Task brief: Reproduce the data verbatim, from its first line through the line that contains "পরিষেবা নিশ্চিত করে", including both of these lines.

────────────────────

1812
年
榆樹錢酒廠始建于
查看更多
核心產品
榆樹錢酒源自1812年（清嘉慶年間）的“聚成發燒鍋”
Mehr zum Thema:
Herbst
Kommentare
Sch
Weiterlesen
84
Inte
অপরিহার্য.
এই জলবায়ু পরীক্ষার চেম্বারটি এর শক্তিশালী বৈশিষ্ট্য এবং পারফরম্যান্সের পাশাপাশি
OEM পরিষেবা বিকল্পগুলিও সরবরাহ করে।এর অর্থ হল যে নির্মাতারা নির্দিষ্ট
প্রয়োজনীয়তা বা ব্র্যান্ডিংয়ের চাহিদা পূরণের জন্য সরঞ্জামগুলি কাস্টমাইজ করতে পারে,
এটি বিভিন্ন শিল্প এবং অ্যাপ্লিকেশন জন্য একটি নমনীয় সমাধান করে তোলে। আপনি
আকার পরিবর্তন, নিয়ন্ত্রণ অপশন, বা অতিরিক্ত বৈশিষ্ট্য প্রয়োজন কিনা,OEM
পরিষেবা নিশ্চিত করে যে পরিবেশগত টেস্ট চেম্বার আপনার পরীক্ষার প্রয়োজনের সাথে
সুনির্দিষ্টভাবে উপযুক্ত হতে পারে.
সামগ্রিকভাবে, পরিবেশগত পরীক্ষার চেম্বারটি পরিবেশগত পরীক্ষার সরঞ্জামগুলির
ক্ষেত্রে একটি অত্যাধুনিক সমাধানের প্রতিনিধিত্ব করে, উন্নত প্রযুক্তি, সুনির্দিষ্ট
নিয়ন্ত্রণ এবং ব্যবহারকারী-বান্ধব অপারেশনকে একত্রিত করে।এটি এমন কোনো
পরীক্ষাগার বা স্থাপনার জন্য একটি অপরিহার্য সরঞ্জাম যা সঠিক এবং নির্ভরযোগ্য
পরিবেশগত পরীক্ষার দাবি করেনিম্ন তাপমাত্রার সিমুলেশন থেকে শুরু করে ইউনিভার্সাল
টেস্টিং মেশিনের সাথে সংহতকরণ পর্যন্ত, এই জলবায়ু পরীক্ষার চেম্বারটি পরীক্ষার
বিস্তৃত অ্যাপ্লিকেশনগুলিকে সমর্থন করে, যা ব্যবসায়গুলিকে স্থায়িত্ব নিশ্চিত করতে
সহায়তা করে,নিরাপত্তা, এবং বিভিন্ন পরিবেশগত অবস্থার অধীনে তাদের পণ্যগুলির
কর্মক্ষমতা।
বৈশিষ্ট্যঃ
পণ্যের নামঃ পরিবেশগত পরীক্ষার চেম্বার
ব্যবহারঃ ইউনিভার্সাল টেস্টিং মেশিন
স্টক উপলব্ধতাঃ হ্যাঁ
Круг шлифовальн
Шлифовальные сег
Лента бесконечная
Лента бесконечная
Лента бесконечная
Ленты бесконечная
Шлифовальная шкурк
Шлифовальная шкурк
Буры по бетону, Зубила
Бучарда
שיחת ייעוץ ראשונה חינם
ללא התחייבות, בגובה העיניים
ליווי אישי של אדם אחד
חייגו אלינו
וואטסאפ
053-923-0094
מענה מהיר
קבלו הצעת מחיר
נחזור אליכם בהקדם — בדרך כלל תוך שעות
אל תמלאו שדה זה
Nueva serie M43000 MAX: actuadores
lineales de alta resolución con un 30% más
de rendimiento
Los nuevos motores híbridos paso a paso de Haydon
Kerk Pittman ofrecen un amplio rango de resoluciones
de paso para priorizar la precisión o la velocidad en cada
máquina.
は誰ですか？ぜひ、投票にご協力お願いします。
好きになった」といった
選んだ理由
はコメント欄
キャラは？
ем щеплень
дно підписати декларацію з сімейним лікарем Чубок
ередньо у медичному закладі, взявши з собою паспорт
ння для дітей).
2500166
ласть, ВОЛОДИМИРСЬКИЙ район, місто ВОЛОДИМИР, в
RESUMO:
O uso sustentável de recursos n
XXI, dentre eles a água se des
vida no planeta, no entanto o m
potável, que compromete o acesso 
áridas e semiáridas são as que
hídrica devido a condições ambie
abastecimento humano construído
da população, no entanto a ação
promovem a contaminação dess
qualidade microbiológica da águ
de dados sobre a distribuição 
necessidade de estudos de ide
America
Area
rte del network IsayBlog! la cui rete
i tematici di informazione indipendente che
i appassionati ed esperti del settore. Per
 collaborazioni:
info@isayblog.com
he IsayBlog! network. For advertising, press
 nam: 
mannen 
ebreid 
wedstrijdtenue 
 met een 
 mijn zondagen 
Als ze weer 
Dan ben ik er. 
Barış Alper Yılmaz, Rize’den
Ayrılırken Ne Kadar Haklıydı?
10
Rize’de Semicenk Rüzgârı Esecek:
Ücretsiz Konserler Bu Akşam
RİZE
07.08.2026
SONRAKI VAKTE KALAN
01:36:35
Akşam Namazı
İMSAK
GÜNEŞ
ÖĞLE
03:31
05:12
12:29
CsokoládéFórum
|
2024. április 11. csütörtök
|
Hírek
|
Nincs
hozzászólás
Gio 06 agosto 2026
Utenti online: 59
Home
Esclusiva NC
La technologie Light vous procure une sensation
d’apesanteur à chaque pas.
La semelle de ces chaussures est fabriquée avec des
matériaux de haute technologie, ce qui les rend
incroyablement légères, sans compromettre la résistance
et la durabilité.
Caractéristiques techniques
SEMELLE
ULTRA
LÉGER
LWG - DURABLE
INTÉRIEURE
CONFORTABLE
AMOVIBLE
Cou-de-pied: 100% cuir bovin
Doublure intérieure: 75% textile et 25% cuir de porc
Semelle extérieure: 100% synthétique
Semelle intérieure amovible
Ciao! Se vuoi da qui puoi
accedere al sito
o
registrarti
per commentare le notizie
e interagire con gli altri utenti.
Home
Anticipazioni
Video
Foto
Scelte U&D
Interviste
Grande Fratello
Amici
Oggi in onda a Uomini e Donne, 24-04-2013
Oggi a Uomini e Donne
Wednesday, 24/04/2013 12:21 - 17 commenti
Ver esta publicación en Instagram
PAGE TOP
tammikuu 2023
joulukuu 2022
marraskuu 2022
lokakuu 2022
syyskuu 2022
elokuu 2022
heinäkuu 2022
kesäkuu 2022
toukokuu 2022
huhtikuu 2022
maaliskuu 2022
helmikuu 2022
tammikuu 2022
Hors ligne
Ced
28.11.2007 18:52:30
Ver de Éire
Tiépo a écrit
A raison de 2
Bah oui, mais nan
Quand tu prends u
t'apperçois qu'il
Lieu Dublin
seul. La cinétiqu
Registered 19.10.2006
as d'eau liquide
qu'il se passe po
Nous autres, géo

────────────────────

Exercise response:
1812
年
榆樹錢酒廠始建于
查看更多
核心產品
榆樹錢酒源自1812年（清嘉慶年間）的“聚成發燒鍋”
Mehr zum Thema:
Herbst
Kommentare
Sch
Weiterlesen
84
Inte
অপরিহার্য.
এই জলবায়ু পরীক্ষার চেম্বারটি এর শক্তিশালী বৈশিষ্ট্য এবং পারফরম্যান্সের পাশাপাশি
OEM পরিষেবা বিকল্পগুলিও সরবরাহ করে।এর অর্থ হল যে নির্মাতারা নির্দিষ্ট
প্রয়োজনীয়তা বা ব্র্যান্ডিংয়ের চাহিদা পূরণের জন্য সরঞ্জামগুলি কাস্টমাইজ করতে পারে,
এটি বিভিন্ন শিল্প এবং অ্যাপ্লিকেশন জন্য একটি নমনীয় সমাধান করে তোলে। আপনি
আকার পরিবর্তন, নিয়ন্ত্রণ অপশন, বা অতিরিক্ত বৈশিষ্ট্য প্রয়োজন কিনা,OEM
পরিষেবা নিশ্চিত করে যে পরিবেশগত টেস্ট চেম্বার আপনার পরীক্ষার প্রয়োজনের সাথে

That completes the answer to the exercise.